>> Begin

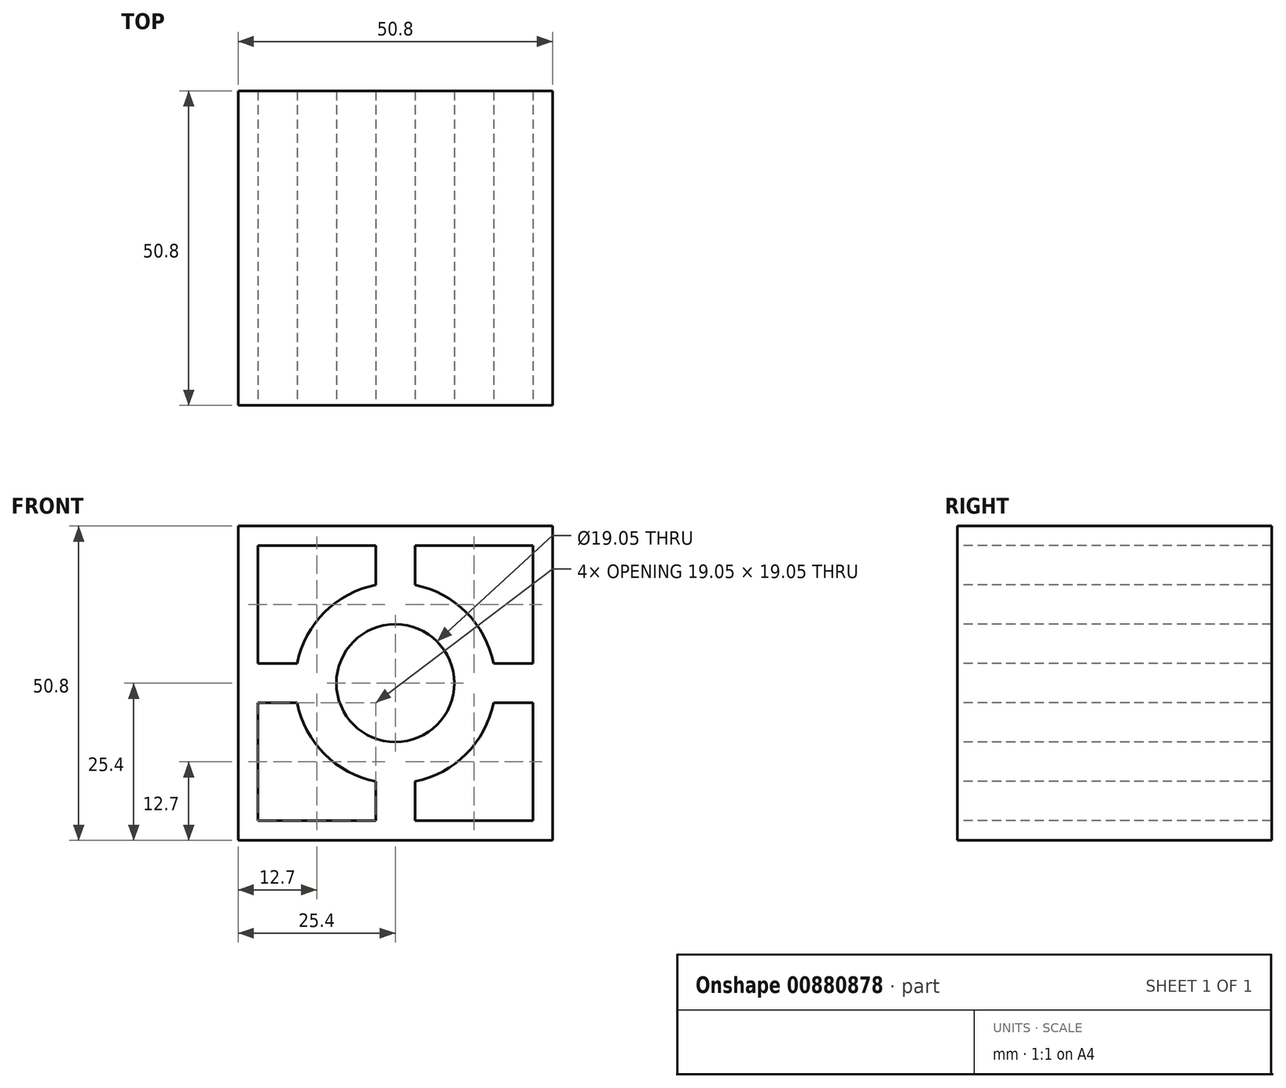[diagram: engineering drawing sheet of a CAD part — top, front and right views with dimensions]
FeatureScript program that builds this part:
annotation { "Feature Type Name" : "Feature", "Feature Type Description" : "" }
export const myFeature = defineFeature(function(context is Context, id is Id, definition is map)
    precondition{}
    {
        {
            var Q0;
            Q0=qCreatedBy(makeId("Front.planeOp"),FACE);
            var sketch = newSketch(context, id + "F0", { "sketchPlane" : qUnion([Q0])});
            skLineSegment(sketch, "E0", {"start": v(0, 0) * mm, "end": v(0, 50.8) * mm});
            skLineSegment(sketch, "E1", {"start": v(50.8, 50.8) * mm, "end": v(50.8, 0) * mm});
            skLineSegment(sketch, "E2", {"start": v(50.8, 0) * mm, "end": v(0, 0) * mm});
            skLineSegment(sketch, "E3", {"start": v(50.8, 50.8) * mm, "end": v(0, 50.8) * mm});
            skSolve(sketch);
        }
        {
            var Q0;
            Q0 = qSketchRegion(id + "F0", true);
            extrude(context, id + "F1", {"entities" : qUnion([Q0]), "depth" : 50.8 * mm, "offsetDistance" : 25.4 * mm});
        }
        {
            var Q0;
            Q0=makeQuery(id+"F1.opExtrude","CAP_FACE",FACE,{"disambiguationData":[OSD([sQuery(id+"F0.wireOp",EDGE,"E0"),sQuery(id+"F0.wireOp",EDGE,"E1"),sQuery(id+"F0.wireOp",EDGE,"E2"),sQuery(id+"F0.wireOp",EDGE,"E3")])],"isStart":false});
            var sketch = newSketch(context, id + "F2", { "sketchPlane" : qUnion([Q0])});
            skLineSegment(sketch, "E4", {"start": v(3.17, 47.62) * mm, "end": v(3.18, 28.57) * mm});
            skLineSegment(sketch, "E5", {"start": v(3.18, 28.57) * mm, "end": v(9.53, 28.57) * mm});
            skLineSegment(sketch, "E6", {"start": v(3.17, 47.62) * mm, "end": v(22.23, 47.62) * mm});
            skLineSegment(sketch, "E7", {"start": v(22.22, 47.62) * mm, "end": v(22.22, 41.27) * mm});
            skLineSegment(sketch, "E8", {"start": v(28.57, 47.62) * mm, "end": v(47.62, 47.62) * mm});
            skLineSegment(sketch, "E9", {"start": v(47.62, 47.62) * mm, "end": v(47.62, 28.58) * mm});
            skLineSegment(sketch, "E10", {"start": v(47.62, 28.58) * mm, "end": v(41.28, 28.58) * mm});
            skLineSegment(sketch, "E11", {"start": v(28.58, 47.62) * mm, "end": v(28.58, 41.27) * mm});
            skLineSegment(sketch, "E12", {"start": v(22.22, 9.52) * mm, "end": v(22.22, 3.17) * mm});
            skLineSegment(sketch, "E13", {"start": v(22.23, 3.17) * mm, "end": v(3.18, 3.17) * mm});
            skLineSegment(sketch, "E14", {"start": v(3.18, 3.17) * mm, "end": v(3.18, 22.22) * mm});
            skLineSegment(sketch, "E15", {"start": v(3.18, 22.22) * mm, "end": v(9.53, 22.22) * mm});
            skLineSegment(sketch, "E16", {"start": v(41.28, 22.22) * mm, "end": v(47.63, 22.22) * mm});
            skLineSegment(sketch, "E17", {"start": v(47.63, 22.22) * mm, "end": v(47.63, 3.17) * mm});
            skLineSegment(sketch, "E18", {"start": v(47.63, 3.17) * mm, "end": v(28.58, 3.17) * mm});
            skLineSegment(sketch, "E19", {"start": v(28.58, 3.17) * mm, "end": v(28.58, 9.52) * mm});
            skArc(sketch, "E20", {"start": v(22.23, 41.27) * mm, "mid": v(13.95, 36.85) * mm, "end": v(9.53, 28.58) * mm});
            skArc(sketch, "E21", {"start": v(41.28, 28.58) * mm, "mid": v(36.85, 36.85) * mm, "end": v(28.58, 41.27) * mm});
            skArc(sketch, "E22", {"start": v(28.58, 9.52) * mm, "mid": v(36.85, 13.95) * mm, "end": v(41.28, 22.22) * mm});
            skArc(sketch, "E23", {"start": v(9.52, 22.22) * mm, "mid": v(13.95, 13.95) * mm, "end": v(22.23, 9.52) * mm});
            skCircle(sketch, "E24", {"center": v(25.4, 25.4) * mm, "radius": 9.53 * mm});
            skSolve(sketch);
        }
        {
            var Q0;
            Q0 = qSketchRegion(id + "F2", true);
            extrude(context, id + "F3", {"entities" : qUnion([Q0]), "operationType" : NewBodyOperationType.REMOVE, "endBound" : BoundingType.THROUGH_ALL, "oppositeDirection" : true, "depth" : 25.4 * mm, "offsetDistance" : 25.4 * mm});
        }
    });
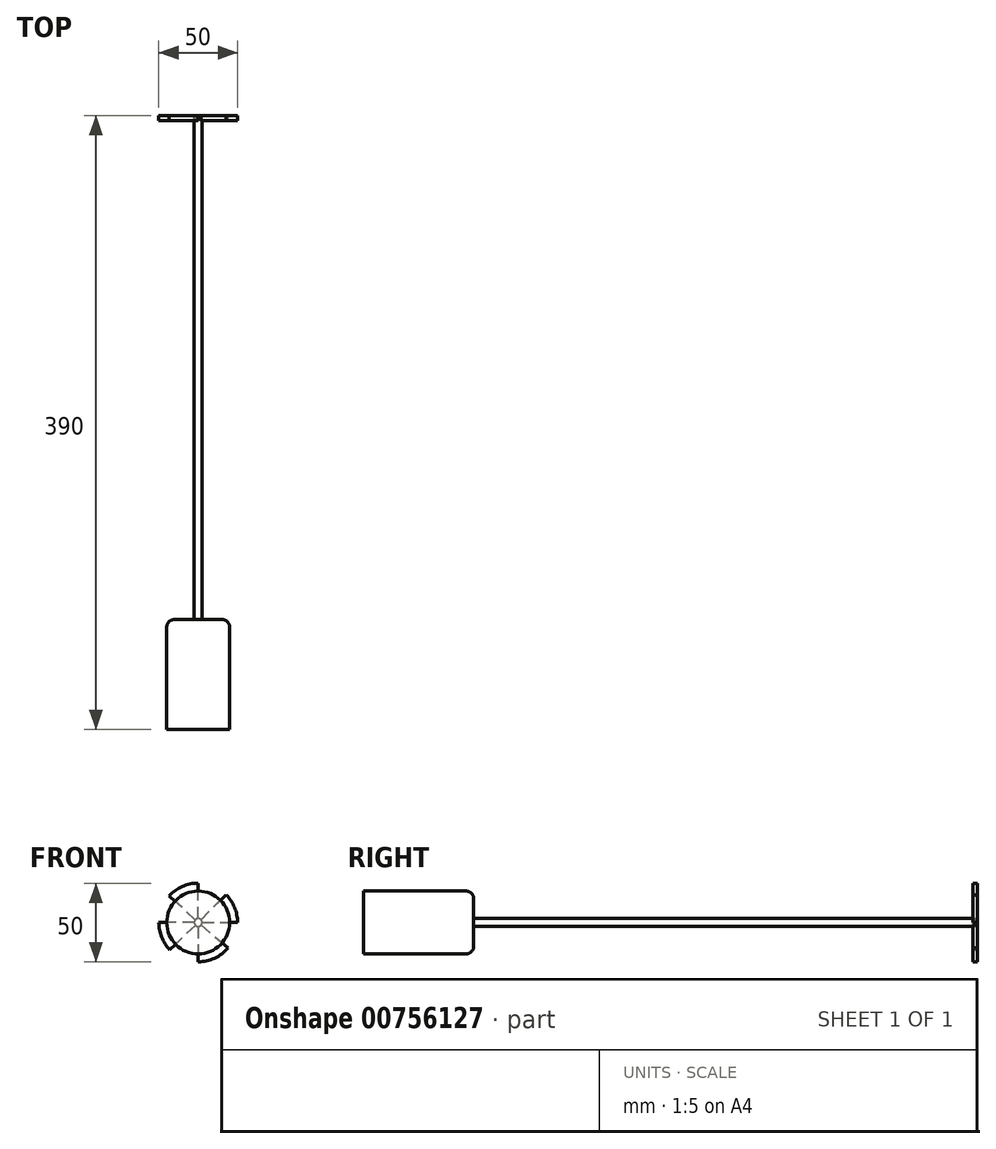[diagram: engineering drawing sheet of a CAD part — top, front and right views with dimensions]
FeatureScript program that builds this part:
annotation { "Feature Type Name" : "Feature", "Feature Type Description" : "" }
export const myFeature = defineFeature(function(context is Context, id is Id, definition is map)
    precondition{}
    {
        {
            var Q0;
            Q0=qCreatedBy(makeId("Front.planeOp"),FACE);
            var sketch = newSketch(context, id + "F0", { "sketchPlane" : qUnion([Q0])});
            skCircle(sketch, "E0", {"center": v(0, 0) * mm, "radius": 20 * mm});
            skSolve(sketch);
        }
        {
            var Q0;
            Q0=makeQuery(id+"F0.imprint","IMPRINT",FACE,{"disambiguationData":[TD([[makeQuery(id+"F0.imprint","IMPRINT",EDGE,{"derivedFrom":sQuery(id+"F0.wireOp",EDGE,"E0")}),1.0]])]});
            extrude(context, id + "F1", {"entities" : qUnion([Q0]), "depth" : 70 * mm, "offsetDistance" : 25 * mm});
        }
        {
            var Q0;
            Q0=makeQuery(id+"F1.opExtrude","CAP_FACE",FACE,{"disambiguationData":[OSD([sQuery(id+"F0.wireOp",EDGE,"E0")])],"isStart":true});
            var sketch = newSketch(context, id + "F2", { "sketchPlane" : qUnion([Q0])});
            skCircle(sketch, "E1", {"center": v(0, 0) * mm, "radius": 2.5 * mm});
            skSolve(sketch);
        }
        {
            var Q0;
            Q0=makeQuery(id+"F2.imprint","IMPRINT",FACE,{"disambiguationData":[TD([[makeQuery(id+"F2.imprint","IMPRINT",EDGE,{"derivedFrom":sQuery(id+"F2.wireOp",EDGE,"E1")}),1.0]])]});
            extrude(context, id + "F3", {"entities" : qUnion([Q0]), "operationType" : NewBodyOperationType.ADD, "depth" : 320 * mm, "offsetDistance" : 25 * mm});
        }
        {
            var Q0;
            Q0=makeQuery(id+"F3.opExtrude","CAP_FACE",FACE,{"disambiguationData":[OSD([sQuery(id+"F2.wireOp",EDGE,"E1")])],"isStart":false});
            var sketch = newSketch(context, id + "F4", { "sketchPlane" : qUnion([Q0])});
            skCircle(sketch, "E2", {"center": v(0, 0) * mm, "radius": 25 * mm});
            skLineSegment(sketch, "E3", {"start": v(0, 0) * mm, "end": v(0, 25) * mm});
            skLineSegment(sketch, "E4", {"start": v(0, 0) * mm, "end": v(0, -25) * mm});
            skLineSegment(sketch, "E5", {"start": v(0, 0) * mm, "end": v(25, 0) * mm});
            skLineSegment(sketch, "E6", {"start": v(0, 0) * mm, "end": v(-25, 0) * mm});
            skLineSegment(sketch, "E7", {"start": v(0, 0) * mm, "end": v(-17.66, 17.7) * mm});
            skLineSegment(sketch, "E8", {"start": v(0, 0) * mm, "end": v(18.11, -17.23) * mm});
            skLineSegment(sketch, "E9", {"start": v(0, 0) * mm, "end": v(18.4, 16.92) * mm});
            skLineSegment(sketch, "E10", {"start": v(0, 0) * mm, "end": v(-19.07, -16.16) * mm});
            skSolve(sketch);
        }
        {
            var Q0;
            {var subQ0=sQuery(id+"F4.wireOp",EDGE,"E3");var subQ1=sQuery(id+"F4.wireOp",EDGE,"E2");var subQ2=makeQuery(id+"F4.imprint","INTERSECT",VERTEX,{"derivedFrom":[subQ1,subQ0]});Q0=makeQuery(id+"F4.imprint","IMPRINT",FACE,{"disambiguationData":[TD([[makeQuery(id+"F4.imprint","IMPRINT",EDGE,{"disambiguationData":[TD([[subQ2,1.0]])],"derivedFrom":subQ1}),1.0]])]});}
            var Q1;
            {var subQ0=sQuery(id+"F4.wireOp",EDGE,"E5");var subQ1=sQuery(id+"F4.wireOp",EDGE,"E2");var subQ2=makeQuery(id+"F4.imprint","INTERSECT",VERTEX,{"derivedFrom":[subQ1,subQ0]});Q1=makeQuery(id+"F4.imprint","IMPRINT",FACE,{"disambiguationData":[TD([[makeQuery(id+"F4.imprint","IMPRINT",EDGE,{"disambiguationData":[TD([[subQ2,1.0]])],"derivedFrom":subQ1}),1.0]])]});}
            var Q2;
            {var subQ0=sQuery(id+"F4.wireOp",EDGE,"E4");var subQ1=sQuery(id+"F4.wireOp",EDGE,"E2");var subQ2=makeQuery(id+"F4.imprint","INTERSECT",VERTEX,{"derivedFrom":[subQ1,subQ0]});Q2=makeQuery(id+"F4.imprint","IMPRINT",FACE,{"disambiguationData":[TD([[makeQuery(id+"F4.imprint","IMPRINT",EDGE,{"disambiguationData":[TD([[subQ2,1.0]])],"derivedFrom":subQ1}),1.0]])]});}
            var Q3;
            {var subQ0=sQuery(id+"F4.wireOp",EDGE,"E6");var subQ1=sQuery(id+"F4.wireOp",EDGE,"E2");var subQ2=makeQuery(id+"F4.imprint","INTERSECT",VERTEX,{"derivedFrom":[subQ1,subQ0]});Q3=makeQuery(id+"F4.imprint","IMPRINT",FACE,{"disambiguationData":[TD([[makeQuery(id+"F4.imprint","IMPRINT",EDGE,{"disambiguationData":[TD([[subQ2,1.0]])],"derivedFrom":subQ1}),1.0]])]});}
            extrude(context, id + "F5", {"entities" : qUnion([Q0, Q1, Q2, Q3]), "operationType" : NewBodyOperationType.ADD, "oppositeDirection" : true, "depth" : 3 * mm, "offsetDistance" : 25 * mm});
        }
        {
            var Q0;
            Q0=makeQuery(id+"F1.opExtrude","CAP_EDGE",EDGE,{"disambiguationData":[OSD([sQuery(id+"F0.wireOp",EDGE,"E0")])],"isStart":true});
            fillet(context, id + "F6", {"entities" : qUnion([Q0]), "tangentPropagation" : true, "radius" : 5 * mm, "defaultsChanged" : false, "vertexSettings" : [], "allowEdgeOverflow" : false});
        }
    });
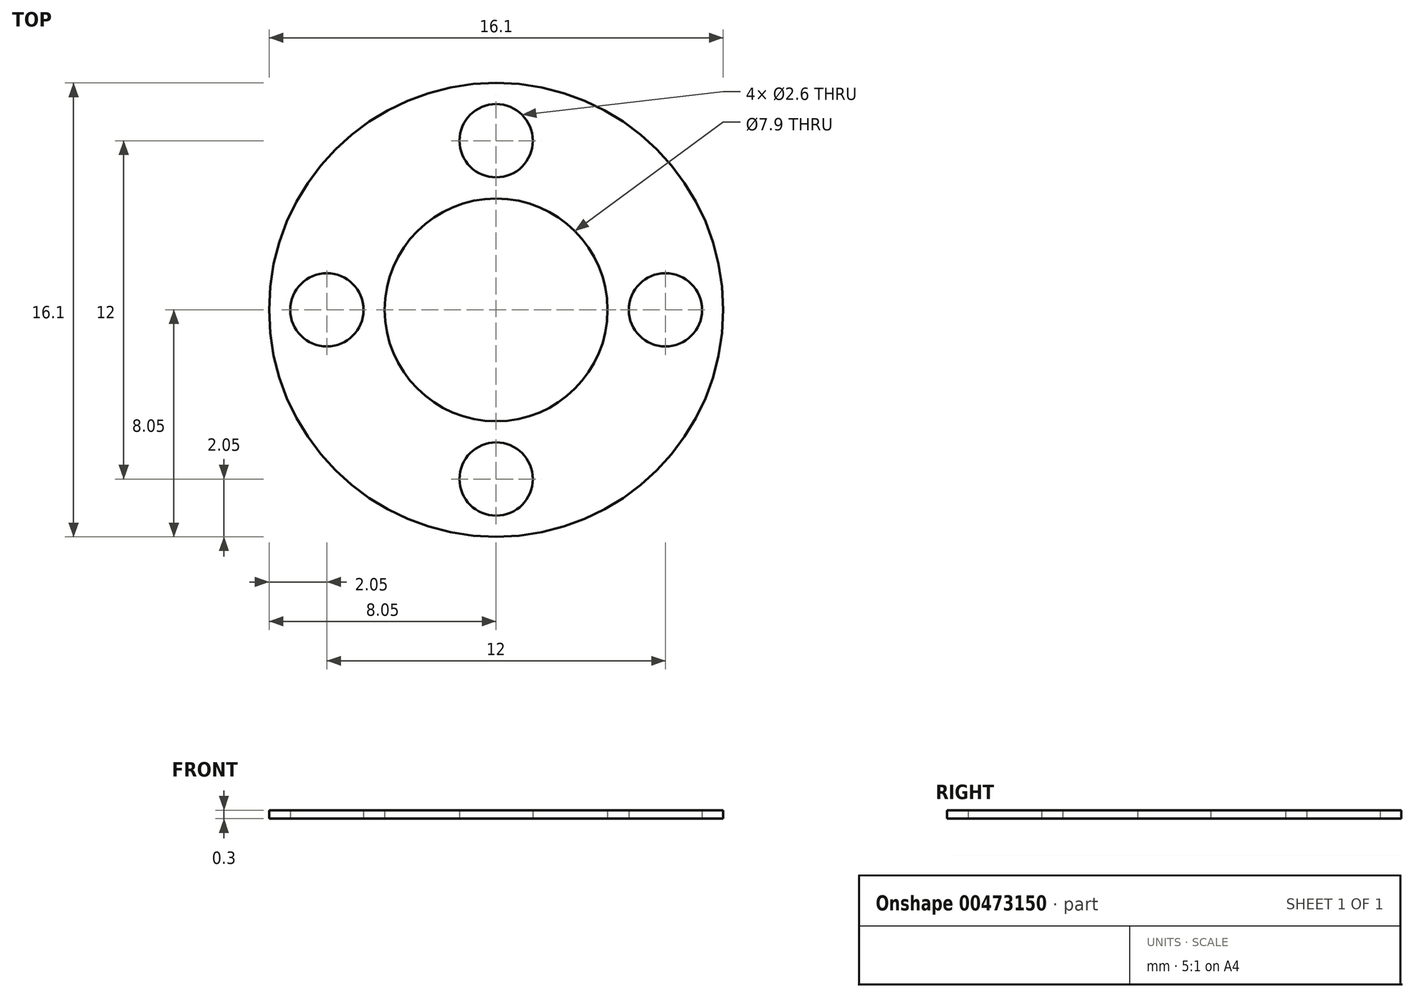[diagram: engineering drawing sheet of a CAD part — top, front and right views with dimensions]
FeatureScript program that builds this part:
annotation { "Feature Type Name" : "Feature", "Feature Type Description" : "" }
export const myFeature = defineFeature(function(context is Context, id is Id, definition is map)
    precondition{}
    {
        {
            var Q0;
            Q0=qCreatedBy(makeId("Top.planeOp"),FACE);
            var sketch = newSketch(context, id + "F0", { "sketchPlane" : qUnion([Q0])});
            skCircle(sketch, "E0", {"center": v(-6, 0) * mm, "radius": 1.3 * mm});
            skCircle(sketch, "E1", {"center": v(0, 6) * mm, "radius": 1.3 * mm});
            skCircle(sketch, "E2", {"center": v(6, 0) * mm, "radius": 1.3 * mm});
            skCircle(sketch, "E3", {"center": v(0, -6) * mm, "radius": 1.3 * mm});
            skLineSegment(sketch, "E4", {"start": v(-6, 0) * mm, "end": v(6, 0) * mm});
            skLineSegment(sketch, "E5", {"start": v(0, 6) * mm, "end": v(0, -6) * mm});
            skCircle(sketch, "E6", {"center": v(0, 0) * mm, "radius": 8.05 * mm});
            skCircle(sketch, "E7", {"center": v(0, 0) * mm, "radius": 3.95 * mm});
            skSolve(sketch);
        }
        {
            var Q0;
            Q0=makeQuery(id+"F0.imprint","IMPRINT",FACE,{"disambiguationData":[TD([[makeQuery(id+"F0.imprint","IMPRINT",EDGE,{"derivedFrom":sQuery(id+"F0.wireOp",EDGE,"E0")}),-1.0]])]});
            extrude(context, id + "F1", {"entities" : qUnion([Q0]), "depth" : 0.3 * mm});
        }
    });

>> End

*TASK DESCRIPTION*
Convert the data, from its start through the line containing "v(22.23, 47.62) *", into a JSON list of strings with one string per line and no blank lines. Leave the pictures out.

*OUTPUT FOR THIS TASK*
[
  "[diagram: engineering drawing sheet of a CAD part — top, front and right views with dimensions]",
  "FeatureScript program that builds this part:",
  "annotation { \"Feature Type Name\" : \"Feature\", \"Feature Type Description\" : \"\" }",
  "export const myFeature = defineFeature(function(context is Context, id is Id, definition is map)",
  "    precondition{}",
  "    {",
  "        {",
  "            var Q0;",
  "            Q0=qCreatedBy(makeId(\"Front.planeOp\"),FACE);",
  "            var sketch = newSketch(context, id + \"F0\", { \"sketchPlane\" : qUnion([Q0])});",
  "            skLineSegment(sketch, \"E0\", {\"start\": v(0, 0) * mm, \"end\": v(0, 50.8) * mm});",
  "            skLineSegment(sketch, \"E1\", {\"start\": v(50.8, 50.8) * mm, \"end\": v(50.8, 0) * mm});",
  "            skLineSegment(sketch, \"E2\", {\"start\": v(50.8, 0) * mm, \"end\": v(0, 0) * mm});",
  "            skLineSegment(sketch, \"E3\", {\"start\": v(50.8, 50.8) * mm, \"end\": v(0, 50.8) * mm});",
  "            skSolve(sketch);",
  "        }",
  "        {",
  "            var Q0;",
  "            Q0 = qSketchRegion(id + \"F0\", true);",
  "            extrude(context, id + \"F1\", {\"entities\" : qUnion([Q0]), \"depth\" : 50.8 * mm, \"offsetDistance\" : 25.4 * mm});",
  "        }",
  "        {",
  "            var Q0;",
  "            Q0=makeQuery(id+\"F1.opExtrude\",\"CAP_FACE\",FACE,{\"disambiguationData\":[OSD([sQuery(id+\"F0.wireOp\",EDGE,\"E0\"),sQuery(id+\"F0.wireOp\",EDGE,\"E1\"),sQuery(id+\"F0.wireOp\",EDGE,\"E2\"),sQuery(id+\"F0.wireOp\",EDGE,\"E3\")])],\"isStart\":false});",
  "            var sketch = newSketch(context, id + \"F2\", { \"sketchPlane\" : qUnion([Q0])});",
  "            skLineSegment(sketch, \"E4\", {\"start\": v(3.17, 47.62) * mm, \"end\": v(3.18, 28.57) * mm});",
  "            skLineSegment(sketch, \"E5\", {\"start\": v(3.18, 28.57) * mm, \"end\": v(9.53, 28.57) * mm});",
  "            skLineSegment(sketch, \"E6\", {\"start\": v(3.17, 47.62) * mm, \"end\": v(22.23, 47.62) * mm});"
]